Similarity to Other TaxaIn terms of their large size, body colouration, and very thin ‘knife-like’ metasoma (laterally flattened), Enicospilus are most similar to the genera Netelia (Tryphoninae) and Ophion (Ophioninae). However, these other genera do not have sclerotized patches in the forewing. Netelia has a closed areolet in the forewing, a glymma, and also has the spiracle on T1 is at or before the middle of the segment (it is towards the end of the segment in Enicospilus ).
Other large ichneumonids in New Zealand have coloured stripes, spots or bands on their body, and are thus distinct from Enicospilus which are brown throughout. Enicospilus also have clear wings which seperate them from some similar sized genera ( Ctenochares , Lissopimpla and Echthromorpha ).
Distribution in NZ
North Island: ND, AK. South Island: NN, MC. Offshore Islands: KE.
Species in NZTwo native species: Enicospilus insularis (Kirby 1881), and E. skeltonii (Kirby 1881), which are both also in Australia.

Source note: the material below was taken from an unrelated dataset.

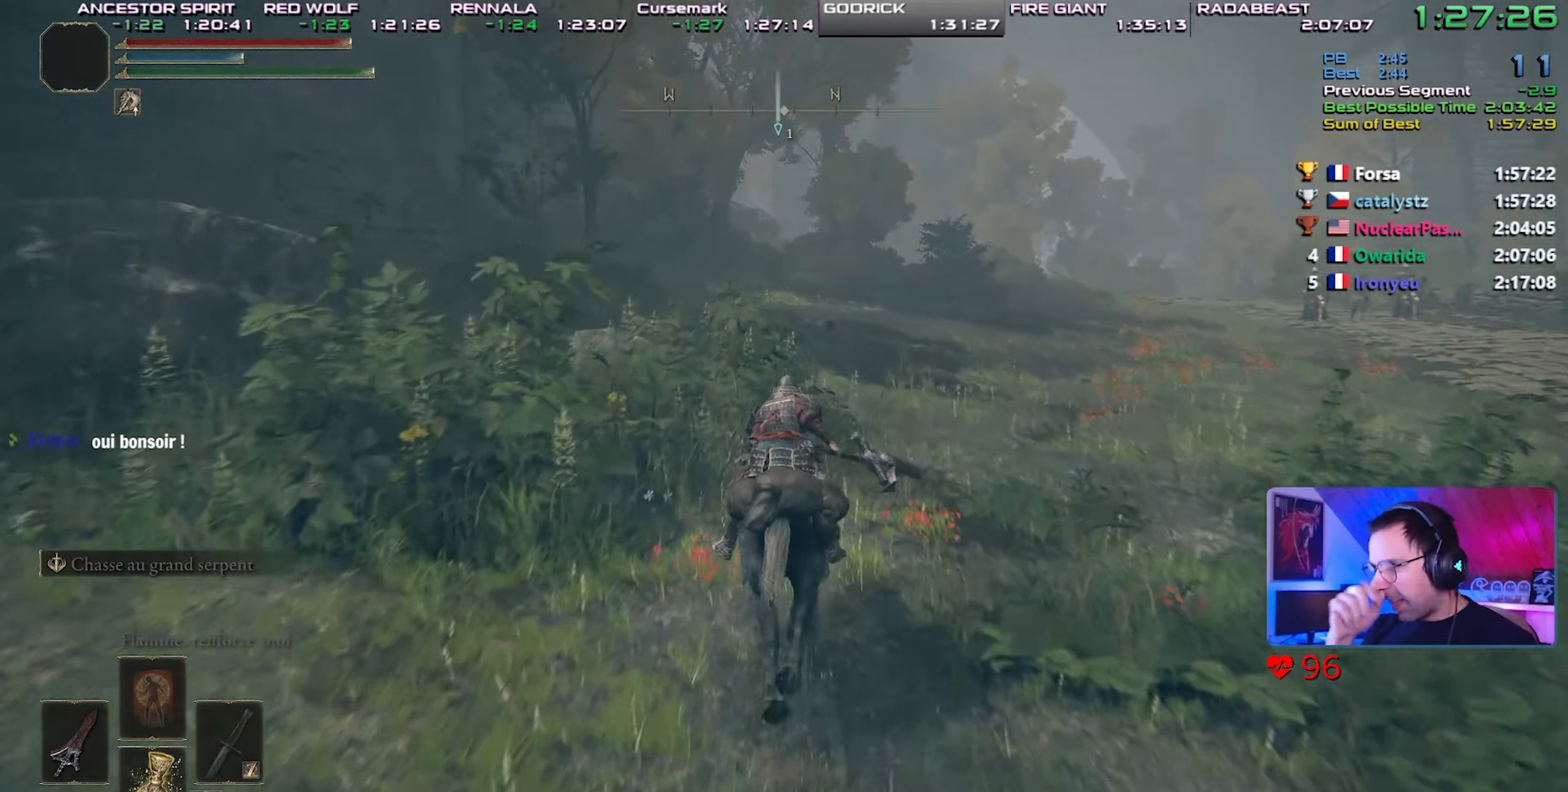
{"buttons": [], "left_stick": "center", "right_stick": "center", "events": []}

Biology & hostsEnicospilus is a large cosmopolitan genus that is most diverse in the tropics, very few species occur in the temperate south (Gauld 1984). They are parasitoids of Lepidoptera (moth) larvae. Very little is known about their biology in New Zealand, although E. insularis is known to parasitise the greasy cutworm, Agrotis ipsilon , an exotic moth found throughout New Zealand which can cause serious damage to a number of agricultural crops. The host of E. skeltonii is not known. Enicospilus are usually active at night but they are uncommon in New Zealand.
Sources of informationGauld ID. 1977. A revision of the Ophioninae (Hymenoptera: Ichneumonidae) of Australia. Australian Journal of Zoology, Supplementary Series 49: 1-112.
Gauld ID. 1984. An Introduction to the Ichneumonidae of Australia. London, British Museum (Natural History). 413 p.
Parrott AW. 1954. New Zealand Ichneumonidae. III. Sub-family Ophioninae. Tribe Ophionini. Transactions of the Royal Society of New Zealand 8: 627-645.
Valentine EW & Walker AK. 1991. Annotated Catalogue of New Zealand Hymenoptera. DSIR Plant Protection Report 4. General Printing Services, 84 pp.